La joven sorbió por la nariz e hizo un gesto con la cabeza.

—¿Le parece poco lo que ha hecho su hombre ahí dentro? Nadie se preocupa de lo que le ocurra a una fulana como yo. —Su tono de voz revelaba tanta amargura que Emily sintió una punzada de compasión por la joven—. Mañana por la mañana les diré si he encontrado la casa de Delilah. Me imagino que jugará con el chico hasta que se canse y lo largará sin un centavo en los bolsillos. Tendrá suerte si le deja con los calzones. No es la primera vez que tima a un joven palurdo del campo.

Emily se resistía a dejarla irse; era demasiado joven para vagar sola, ya estaba oscureciendo y las calles se harían más peligrosas.

—¿Tienes un sitio donde pasar la noche?

—Sí, el chino de la lavandería me deja dormir en un cuarto detrás de su local cuando no trabajo.

—¿Y él qué gana a cambio? —preguntó Sam con voz acerada.

La joven se encogió de hombros.

—Lo mismo que todos, pero al menos es bueno y me da de comer. Incluso puedo bañarme de vez en cuando, allí siempre hace calor por los calderos donde hierve la ropa.

Emily no lo dudó, se sacó del bolsillo los pocos dólares que tenía y se los tendió.

—Consigue algo para cubrirte y creo que te alcanzará para comprarte comida, al menos para esta noche. Mañana nos encontraremos aquí mismo, ¿te parece bien?

La joven asintió, aferrando el dinero con el puño cerrado. Parpadeó intentando alejar las lágrimas que le emborronaban la vista.

—Gracias. Ojalá hubiese más gente como ustedes dos.

—¿No tienes a nadie? —preguntó Emily con tristeza.

—Vivía con mi abuela, pero murió de tisis hace unos meses. El casero me echó de la casa el mes pasado y… Bueno…, ya saben adónde fui a parar, pero creo que nunca podré acostumbrarme.

Hizo ademán de devolver la chaqueta a Emily, pero esta negó con la cabeza, incapaz de hablar. Unas semanas antes se consideraba desdichada, pero al ver el cuerpo delgado de la joven entendió que todo podía empeorar.

—¿Cómo te llamas?

—Jessy Cochran.

La vieron alejarse hasta desaparecer entre las sombras. Parecía un espectro más de la noche que empezaba a cernirse sobre ellos. Emily se estremeció y escondió el rostro contra el brazo de Sam.
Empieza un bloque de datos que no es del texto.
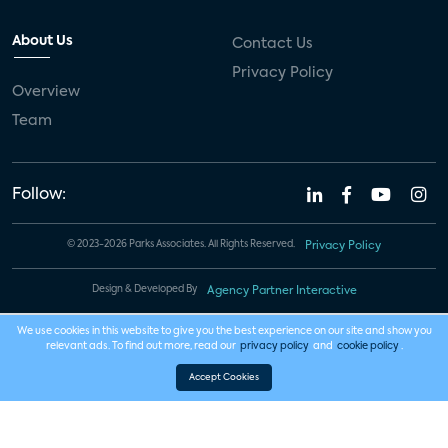
About Us
Contact Us
Privacy Policy
Overview
Team
Follow:
© 2023-2026 Parks Associates. All Rights Reserved.
Privacy Policy
Design & Developed By
Agency Partner Interactive
We use cookies in this website to give you the best experience on our site and show you
relevant ads. To find out more, read our
privacy policy
and
cookie policy
.
Accept Cookies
—Dios mío, está sola, sin dinero y sin nadie. Volverá a prostituirse.

Sam la abrazó contra su cuerpo e inhaló con fuerza.

—No puedes salvar a todas las almas perdidas.

—Pero no es justo. Yo podría ser como esa chica. Cuando se ven solas, no tienen muchas oportunidades de salir adelante. Condenan a las mujeres a venderse, pero pocas personas las ayudan cuando se ven desvalidas. Demasiados hombres solo nos ven como madres o esposas, las que no entran en esas dos categorías no valen nada.

Sam la besó en la frente.

—Deja de atormentarte. Mañana cuando volvamos a encontrarnos con ella le daremos algo para que pueda subsistir un tiempo.

—¿Y después?

Él no contestó. Desde luego, en Dodge City no había mucho trabajo para una mujer sola que quisiera ser respetada. Podría hablar con Wyatt, aunque ya sospechaba qué le contestaría. Más valía que acudiera a otra persona.

—Esta noche hablaremos con Lorelei, tal vez ella sepa cómo ayudar a la chica.